My progress so far is that I have divided the integral into two parts $\int_{B_1^{(n)}(0)}\frac{|x|^4}{(1+|x|^a)^2}\mathrm{d}\mathcal{L}^n(x)$ and $\int_{\mathbb{R}^n\setminus B_1^{(n)}(0)}\frac{|x|^4}{(1+|x|^a)^2}\mathrm{d}\mathcal{L}^n(x)$.
Here the first integral is obviously finite for all values of $a$ so we can focus on the second integral.
If we then use polar coordinates we get a finite constant times the integral $\int_{[1,\infty)}\frac{r^4}{(1+r^a)^2}\cdot r^{n-1}\mathrm{d}\mathcal{L}^1(r)$. From this point I am not sure what is the best way to proceed.
I guess one could just try to use another substitution and calculate the integral directly but I feel like there is a different and perhaps shorter way to find a solution.

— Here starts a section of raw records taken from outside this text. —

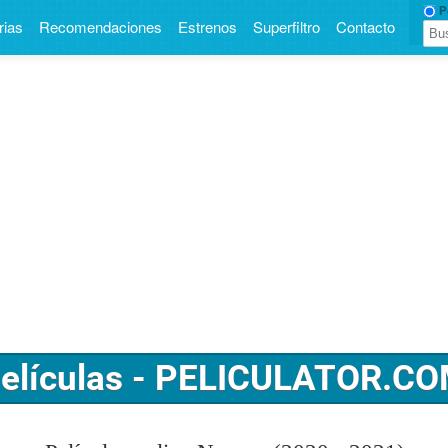
Pe
rias
Recomendaciones
Estrenos
Superfiltro
Contacto
elículas - PELICULATOR.C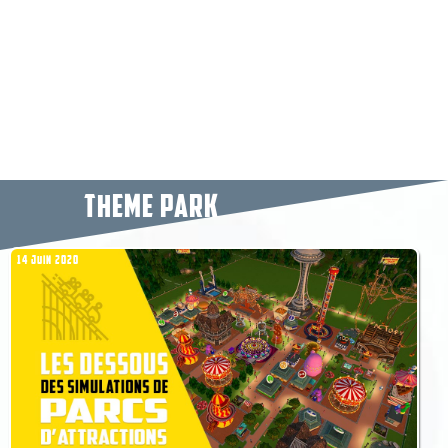
THEME PARK
14 JUIN 2020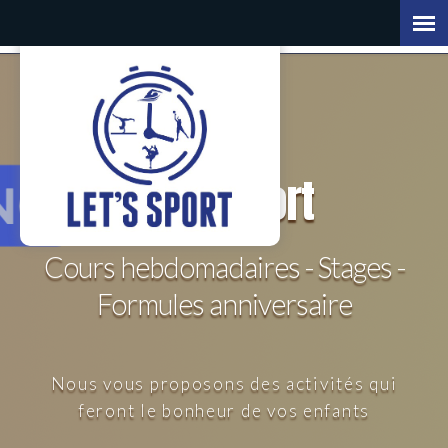
Let's
Sport
Cours hebdomadaires - Stages -
Formules anniversaire
Nous vous proposons des activités qui
feront le bonheur de vos enfants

Another thing I have tried is to use the fact that the integral is monotone so I can use $1+r^a\geq r^a$ to get $\int_{[1,\infty)}\frac{r^{4+n-1}}{(1+r^a)^2}\mathrm{d}\mathcal{L}^1(r)\leq\int_{[1,\infty)}r^{4+n-1-2a}\mathrm{d}\mathcal{L}^1(r)$.
If I then integrate the right-hand side I get $\infty\overset{!}{>}\lim\limits_{r\rightarrow\infty}\frac{1}{4+n-2a}r^{4+n-2a}-\frac{1}{4+n-2a}$.
So we then get $a>\frac{4+n}{2}$ but I guess that is not the optimal solution.
$\int_{[1,\infty)}\frac{r^4}{(1+r^a)^2}\cdot r^{n-1}\mathrm{d}\mathcal{L}^1(r) <\infty$ if and only if $\int_{[1,\infty)}\frac{r^4}{(r^a)^2}\cdot r^{n-1}\mathrm{d}\mathcal{L}^1(r) <\infty$ if and only if $\int_{[1,\infty)} r^{4-2a+n-1} \mathrm{d}\mathcal{L}^1(r) <\infty$ if and only if $4-2a+n<0$ or $a >2+\frac n 2$ .
For the first equivalence you can use the fact that $r^{2a} \leq (1+r^{a})^{2} \leq 4r^{2a}$ for all $r >1$.